Copy out every line below word for word, with each number and symbol unchanged.

[Start TASK INPUTS]

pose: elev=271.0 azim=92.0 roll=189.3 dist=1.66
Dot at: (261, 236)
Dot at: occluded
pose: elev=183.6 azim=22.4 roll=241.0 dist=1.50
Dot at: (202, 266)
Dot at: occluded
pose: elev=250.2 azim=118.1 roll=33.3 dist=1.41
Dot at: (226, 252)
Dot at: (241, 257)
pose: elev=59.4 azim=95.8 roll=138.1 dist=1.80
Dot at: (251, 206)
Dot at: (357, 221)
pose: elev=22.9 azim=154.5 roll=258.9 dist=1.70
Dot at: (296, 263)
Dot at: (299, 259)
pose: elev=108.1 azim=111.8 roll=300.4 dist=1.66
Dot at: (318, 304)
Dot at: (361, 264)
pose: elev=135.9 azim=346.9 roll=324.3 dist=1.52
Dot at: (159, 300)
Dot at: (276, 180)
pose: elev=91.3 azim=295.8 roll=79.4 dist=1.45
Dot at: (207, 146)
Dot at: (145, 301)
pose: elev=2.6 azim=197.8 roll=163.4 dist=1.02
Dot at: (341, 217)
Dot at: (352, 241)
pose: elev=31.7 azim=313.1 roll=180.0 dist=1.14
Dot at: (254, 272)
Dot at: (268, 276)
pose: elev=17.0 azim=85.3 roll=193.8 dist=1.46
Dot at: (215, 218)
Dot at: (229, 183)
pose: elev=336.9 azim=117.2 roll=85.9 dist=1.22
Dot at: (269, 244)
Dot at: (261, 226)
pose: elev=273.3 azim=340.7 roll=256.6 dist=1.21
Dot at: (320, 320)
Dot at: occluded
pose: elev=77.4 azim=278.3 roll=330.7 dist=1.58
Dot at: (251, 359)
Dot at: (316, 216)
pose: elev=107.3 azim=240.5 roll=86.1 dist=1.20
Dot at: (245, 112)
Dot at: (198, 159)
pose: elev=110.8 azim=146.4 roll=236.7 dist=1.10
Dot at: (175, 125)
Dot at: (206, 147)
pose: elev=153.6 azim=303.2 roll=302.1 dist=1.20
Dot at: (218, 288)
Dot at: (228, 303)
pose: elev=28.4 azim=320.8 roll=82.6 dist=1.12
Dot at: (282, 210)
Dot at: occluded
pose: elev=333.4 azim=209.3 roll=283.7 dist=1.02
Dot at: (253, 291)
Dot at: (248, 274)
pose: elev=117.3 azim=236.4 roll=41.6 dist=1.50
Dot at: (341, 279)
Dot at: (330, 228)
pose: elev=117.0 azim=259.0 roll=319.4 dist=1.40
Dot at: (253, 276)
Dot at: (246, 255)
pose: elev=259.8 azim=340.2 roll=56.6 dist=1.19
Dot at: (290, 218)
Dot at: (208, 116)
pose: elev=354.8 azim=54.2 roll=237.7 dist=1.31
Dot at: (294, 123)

[End TASK INPUTS]

# WRITTEN RESPONSE
pose: elev=271.0 azim=92.0 roll=189.3 dist=1.66
Dot at: (261, 236)
Dot at: occluded
pose: elev=183.6 azim=22.4 roll=241.0 dist=1.50
Dot at: (202, 266)
Dot at: occluded
pose: elev=250.2 azim=118.1 roll=33.3 dist=1.41
Dot at: (226, 252)
Dot at: (241, 257)
pose: elev=59.4 azim=95.8 roll=138.1 dist=1.80
Dot at: (251, 206)
Dot at: (357, 221)
pose: elev=22.9 azim=154.5 roll=258.9 dist=1.70
Dot at: (296, 263)
Dot at: (299, 259)
pose: elev=108.1 azim=111.8 roll=300.4 dist=1.66
Dot at: (318, 304)
Dot at: (361, 264)
pose: elev=135.9 azim=346.9 roll=324.3 dist=1.52
Dot at: (159, 300)
Dot at: (276, 180)
pose: elev=91.3 azim=295.8 roll=79.4 dist=1.45
Dot at: (207, 146)
Dot at: (145, 301)
pose: elev=2.6 azim=197.8 roll=163.4 dist=1.02
Dot at: (341, 217)
Dot at: (352, 241)
pose: elev=31.7 azim=313.1 roll=180.0 dist=1.14
Dot at: (254, 272)
Dot at: (268, 276)
pose: elev=17.0 azim=85.3 roll=193.8 dist=1.46
Dot at: (215, 218)
Dot at: (229, 183)
pose: elev=336.9 azim=117.2 roll=85.9 dist=1.22
Dot at: (269, 244)
Dot at: (261, 226)
pose: elev=273.3 azim=340.7 roll=256.6 dist=1.21
Dot at: (320, 320)
Dot at: occluded
pose: elev=77.4 azim=278.3 roll=330.7 dist=1.58
Dot at: (251, 359)
Dot at: (316, 216)
pose: elev=107.3 azim=240.5 roll=86.1 dist=1.20
Dot at: (245, 112)
Dot at: (198, 159)
pose: elev=110.8 azim=146.4 roll=236.7 dist=1.10
Dot at: (175, 125)
Dot at: (206, 147)
pose: elev=153.6 azim=303.2 roll=302.1 dist=1.20
Dot at: (218, 288)
Dot at: (228, 303)
pose: elev=28.4 azim=320.8 roll=82.6 dist=1.12
Dot at: (282, 210)
Dot at: occluded
pose: elev=333.4 azim=209.3 roll=283.7 dist=1.02
Dot at: (253, 291)
Dot at: (248, 274)
pose: elev=117.3 azim=236.4 roll=41.6 dist=1.50
Dot at: (341, 279)
Dot at: (330, 228)
pose: elev=117.0 azim=259.0 roll=319.4 dist=1.40
Dot at: (253, 276)
Dot at: (246, 255)
pose: elev=259.8 azim=340.2 roll=56.6 dist=1.19
Dot at: (290, 218)
Dot at: (208, 116)
pose: elev=354.8 azim=54.2 roll=237.7 dist=1.31
Dot at: (294, 123)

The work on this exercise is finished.